New house, old house, either way the gas line should be installed correctly. The line doesn't necessarily need to be run from the meter, just as long as everything is sized properly, and that means evaluating the gas SYSTEM, not just hacking in a few lines here and there.


----------



## beenthere (Oct 11, 2008)

hvac benny said:


> New house, old house, either way the gas line should be installed correctly. The line doesn't necessarily need to be run from the meter, just as long as everything is sized properly, and that means evaluating the gas SYSTEM, not just hacking in a few lines here and there.


True.

And most likely his installing company already sized the line since they were installing it new.

Unless he asked after they had already ran the line from the meter, in which case he would have been responsible to pay for an entire new line. Or a new line from the meter to the garage. And if he didn't pay for it then.

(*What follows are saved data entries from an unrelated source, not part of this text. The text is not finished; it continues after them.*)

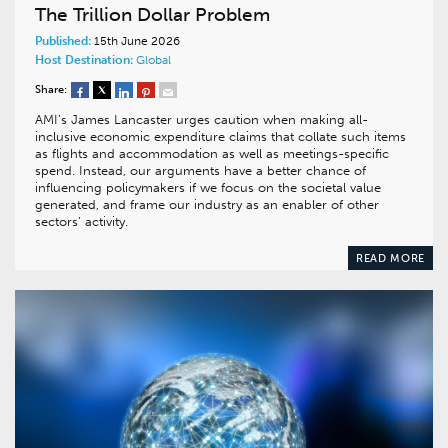
The Trillion Dollar Problem
Published:
15th June 2026
Host Destination:
Global
Share:
AMI’s James Lancaster urges caution when making all-
inclusive economic expenditure claims that collate such items
as flights and accommodation as well as meetings-specific
spend. Instead, our arguments have a better chance of
influencing policymakers if we focus on the societal value
generated, and frame our industry as an enabler of other
sectors’ activity.
READ MORE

He isn't going to redo it now.


----------



## Richo (Dec 6, 2007)

I guess there is a lot involved in this.

Well, from the meter to the "T" is 26' of 1" pipe. From there is will take a pipe run of 43' to get to where the flex pipe starts. The flex pipe is 50' and comes out right where the heater will be. The only pipe I need to install is the 43' run from the "T" to the flex pipe and then connect the other end to the heater.

Since everything was installed by the HVAC contractor during the rough in, one would have to believe that the 3/4" flexible line they ran is going to allow for the proper flow rate over that distance.


----------



## firehawkmph (Dec 12, 2009)

Benny,
Good answer and nice explanation. I knew if we hung around a bit an hvac guy would jump in. Moral of the story, make sure somebody is onsite that knows what's going on when messing with gas.
Mike Hawkins


----------



## beenthere (Oct 11, 2008)

Your 1" pipe is good for roughly 273,000 BTUs, if the 43 foot pipe is 3/4" then its good for roughly 136,000 BTUs, and if the flex is 3/4" gastite, its good for roughly 75,000 BTUs.

You also need to know what your total appliance BTU is.


----------



## Richo (Dec 6, 2007)

The main furnace is 80000 BTU and the water heater is 40000 BTU. With the shop heater at 45000 BTU we're at 165000 total which the 1" pipe is easily good for then.

Very helpful....thanks


----------



## kenmac (Feb 26, 2009)

when you say flex pipe .Are you talking about trac pipe or n appliance connector ? If it's an appliance connector. Per IFGC. The connector can only be 3' in length & in the same roon as the appliance. 3/4 pipe comming off 1'' pipe is plenty of gas for your heater


----------



## Richo (Dec 6, 2007)

It's the stainless steel corrugated pipe with a yellow jacket, installed by the HVAC contractors just for this application.


----------